## SUPPLIED PASSAGE
┌──

PyTorch Backward Pass

Introduction

The backward pass is one of the most powerful yet often mysterious parts of training neural networks in PyTorch. It's where the magic of gradient calculation happens, enabling your models to learn from data. In this tutorial, we'll demystify the backward pass, explain how PyTorch's autograd works, and show you how to use it effectively in your training loops.

When training neural networks, we use two main phases:

Forward Pass: Computing the output and loss
Backward Pass: Computing the gradients and updating weights

If you've ever called .backward() on a PyTorch tensor, you've already used the backward pass. Let's dive deeper into how it works.

Understanding Autograd

PyTorch's automatic differentiation engine (autograd) is the foundation of the backward pass. It records operations as they happen and then replays them in reverse to calculate gradients.

Key Components

Computational Graph: PyTorch builds a directed acyclic graph (DAG) of operations during the forward pass.
Gradient Functions: Each operation has an associated gradient function for the backward pass.
Leaf Tensors: Tensors that require gradients, typically model parameters.

└──

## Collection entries
┌──

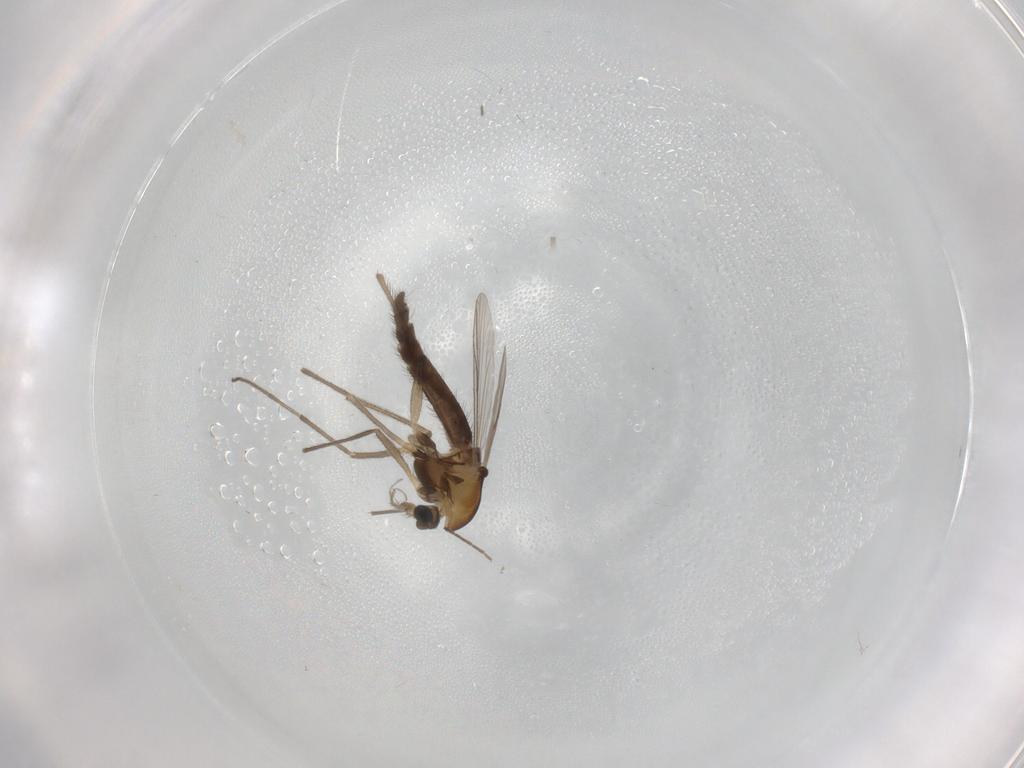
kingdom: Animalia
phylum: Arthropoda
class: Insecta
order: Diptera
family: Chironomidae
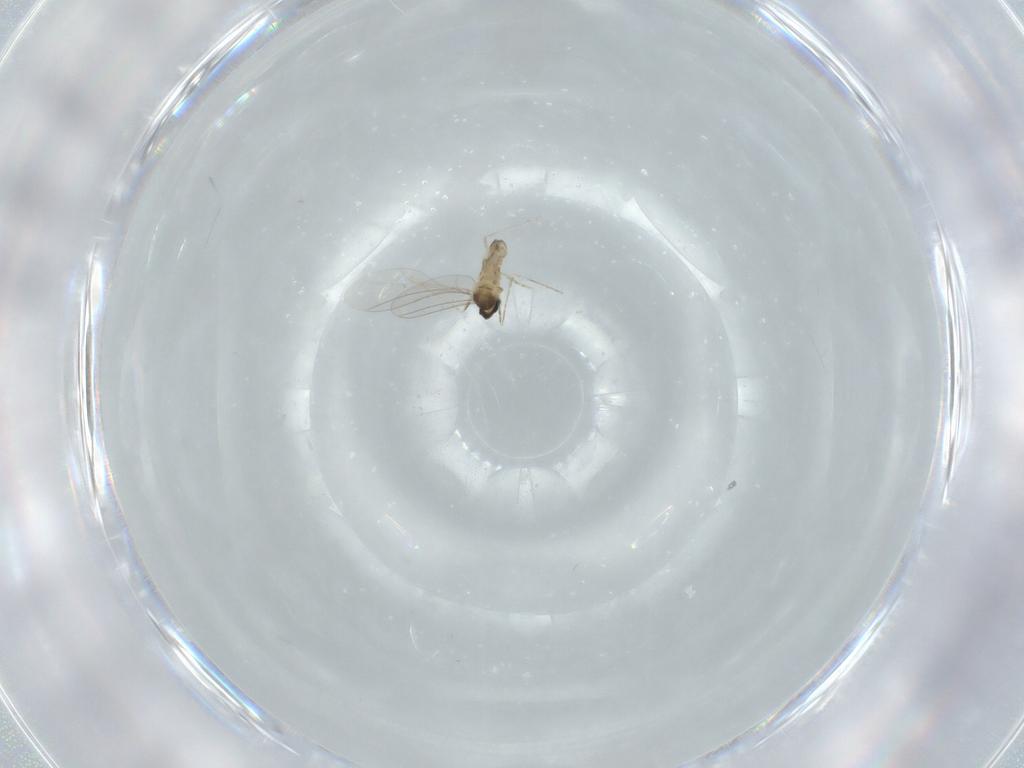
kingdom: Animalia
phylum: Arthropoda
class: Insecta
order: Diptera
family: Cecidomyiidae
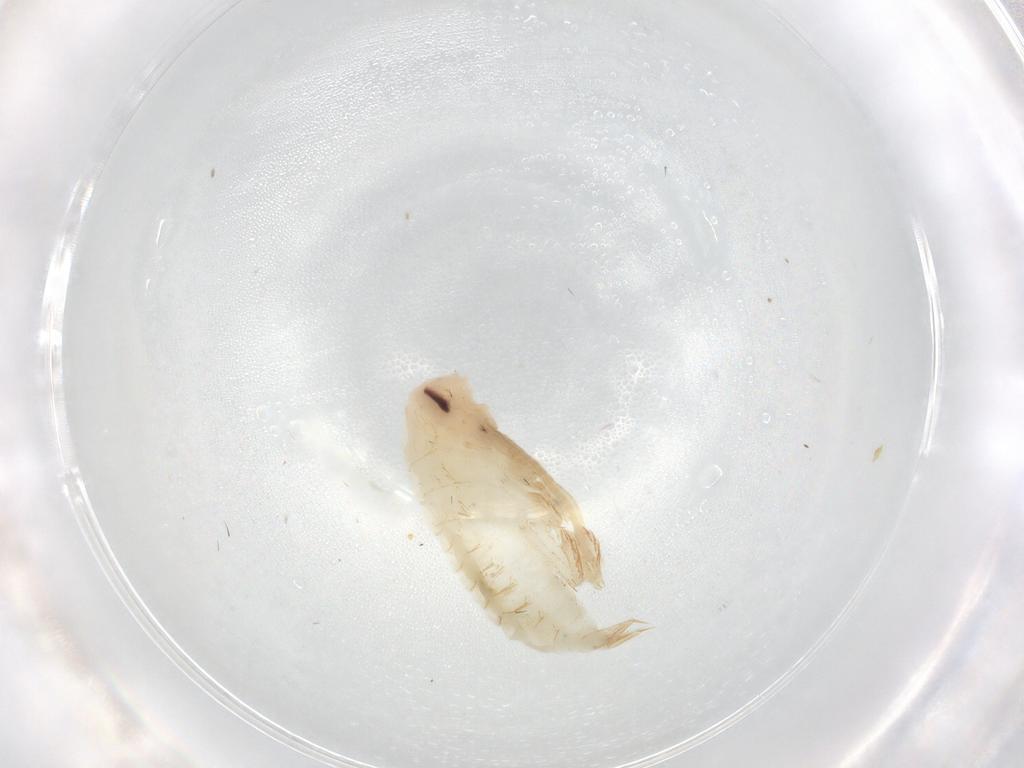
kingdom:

└──

## GOALS
**1)** Answer these questions about the PyTorch backward pass tutorial:
(a) Which two main phases does the tutorial name for training neural networks?
(b) What kind of graph does PyTorch build during the forward pass?
(c) What are leaf tensors typically?
**2)** Put the part of the records that runs from the line containing "family: Chironomidae" through the end of the records into a Markdown table with the columns Row and Line, where Row gives each line's number. Leave out blank lines and the picture lines.
The text and the records have no connection to each other.

## THE SOLUTIONS
**1)**
(a) The forward pass and the backward pass.
(b) A directed acyclic graph (DAG) of operations.
(c) Model parameters.

**2)**
| Row | Line |
|---|---|
| 1 | family: Chironomidae |
| 2 | kingdom: Animalia |
| 3 | phylum: Arthropoda |
| 4 | class: Insecta |
| 5 | order: Diptera |
| 6 | family: Cecidomyiidae |
| 7 | kingdom: |